Page text:
= = = = = = =

Similarly, clean power has become substantially more competitive over the past several years. Solar and wind energy have gone from being fringe ideas only suitable in specific geographic locations to being the cheapest option when assessing new power projects. Combine the cost efficiencies with building social pressure and reputational risk for the utility companies, and you have a market that’s ripe for disruption.

How To Invest In The Space:

Investment in disruption is difficult. It’s hard to find reasonably priced opportunities with viable businesses. So, you have to do your homework, know what you own, and be careful about how much you put into any one idea. If it sounds too good to be true, it probably is.

You also shouldn’t shy away from buying bigger names or feel like you have to find the hidden gems to be successful. In fact, there are a lot of scenarios where buying bigger names or incumbent players could be a smart move. Yes, there are scenarios where an Amazon AMZN comes out and disrupts an entire retail industry, but far more often there are changes within an industry.

For example, look again at the automotive market. There are new entrants to the space and a handful of companies looking to disrupt various parts of the industry, but a large portion of the shift towards electric vehicles is coming from the incumbent players. GM, Toyota, Volkswagen, and others have all shifted their focus to become electric vehicle centric over the next few years.

= = = = = = =

Saved data entries:
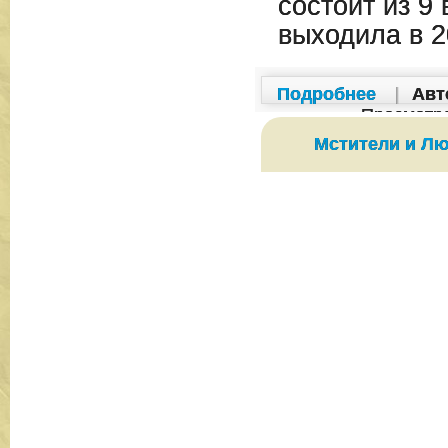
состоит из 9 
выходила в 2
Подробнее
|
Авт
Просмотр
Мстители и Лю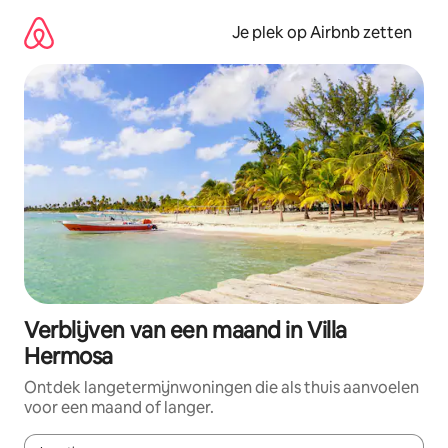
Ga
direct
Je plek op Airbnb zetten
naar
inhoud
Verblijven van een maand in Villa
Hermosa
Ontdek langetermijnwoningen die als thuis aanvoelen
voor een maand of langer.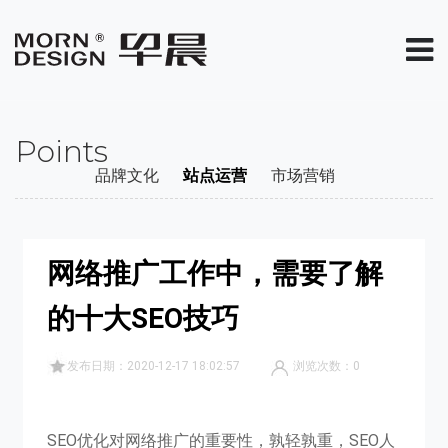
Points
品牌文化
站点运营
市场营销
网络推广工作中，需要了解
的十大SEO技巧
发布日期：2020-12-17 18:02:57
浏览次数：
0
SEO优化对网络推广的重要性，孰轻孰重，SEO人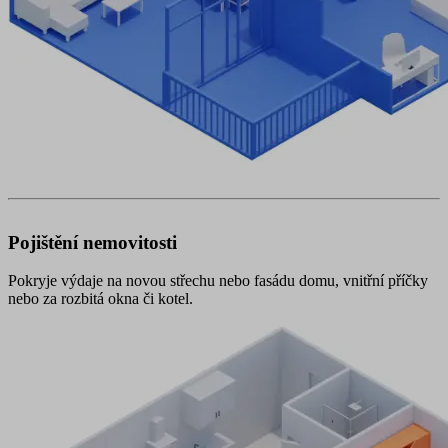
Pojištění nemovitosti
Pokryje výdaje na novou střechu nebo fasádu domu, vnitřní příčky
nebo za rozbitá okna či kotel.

= = = = = = =

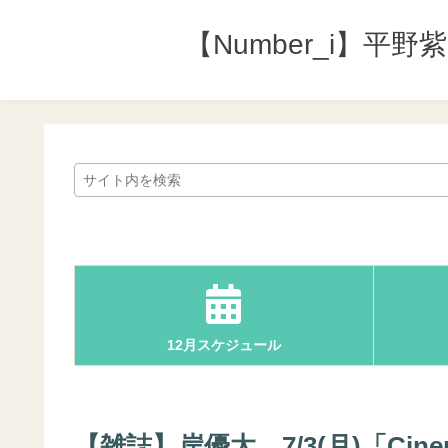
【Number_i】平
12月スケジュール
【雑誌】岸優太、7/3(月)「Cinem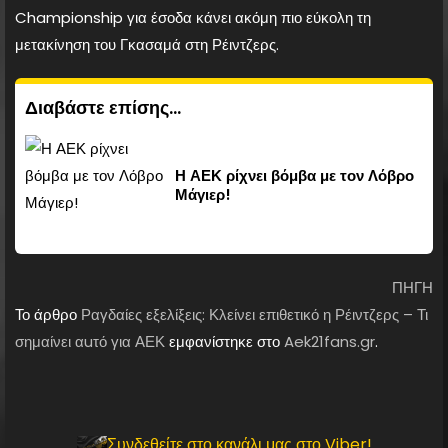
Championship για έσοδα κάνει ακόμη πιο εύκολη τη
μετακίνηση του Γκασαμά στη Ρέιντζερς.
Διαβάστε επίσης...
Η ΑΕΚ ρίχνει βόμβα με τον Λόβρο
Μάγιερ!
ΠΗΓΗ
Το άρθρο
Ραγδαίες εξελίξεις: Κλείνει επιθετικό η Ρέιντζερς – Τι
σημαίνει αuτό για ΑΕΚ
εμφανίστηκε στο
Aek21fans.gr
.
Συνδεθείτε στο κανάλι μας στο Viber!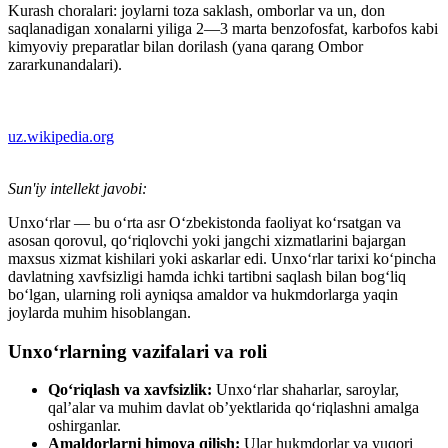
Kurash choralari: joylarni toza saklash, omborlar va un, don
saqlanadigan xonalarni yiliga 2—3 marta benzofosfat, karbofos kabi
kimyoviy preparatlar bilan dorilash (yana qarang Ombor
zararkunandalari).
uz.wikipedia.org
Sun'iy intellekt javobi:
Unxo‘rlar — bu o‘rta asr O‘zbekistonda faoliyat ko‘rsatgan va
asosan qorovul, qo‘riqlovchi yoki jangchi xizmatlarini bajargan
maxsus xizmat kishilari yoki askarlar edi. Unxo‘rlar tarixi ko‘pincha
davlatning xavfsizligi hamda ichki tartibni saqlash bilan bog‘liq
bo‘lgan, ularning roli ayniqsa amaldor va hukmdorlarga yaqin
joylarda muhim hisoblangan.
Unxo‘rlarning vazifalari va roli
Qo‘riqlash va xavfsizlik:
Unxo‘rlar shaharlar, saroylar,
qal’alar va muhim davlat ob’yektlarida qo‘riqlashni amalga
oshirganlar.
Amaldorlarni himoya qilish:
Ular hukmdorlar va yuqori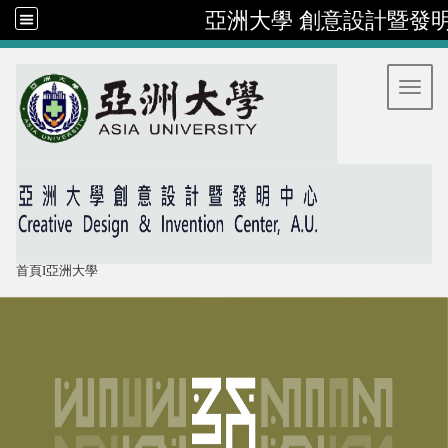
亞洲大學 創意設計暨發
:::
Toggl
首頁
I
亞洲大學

= = = = = = =

Set of tasks:
1 – In the passage on investing in disruption, what have solar and wind energy become when new power projects are assessed?
2 – Carry on the passage on investing in disruption from its final sentence.

Outputs for the tasks:
1 – They have become the cheapest option.

2 –
Another good example would be in renewable energies. There are risky ways to try to be in the space, picking the next solar panel company or someone with a potential breakthrough battery pack. But it would be silly to ignore the largest players in the space – the utility companies like NextEra NEE who are installing new green power every day and have partnerships with existing utility companies across the country.

Similarly, you can look at the tech giants, companies like Alphabet who have research spanning biotechnologies to autonomous driving or Amazon who’s made significant investments in electric vehicles for its delivery fleet.

Sure, the incumbent players each face their own risks and you have to do your research anytime you’re looking to invest, but the point here is that there are a lot of different angles you can take when approaching a new space.

Bottom Line:

Innovation is a space you want to be in and the future is green. So yes, go out, get some disruptive companies in your portfolio. But don’t concentrate it too much, do your homework, and don’t feel like you have to swing for the fences to take advantage of the innovations in the world today.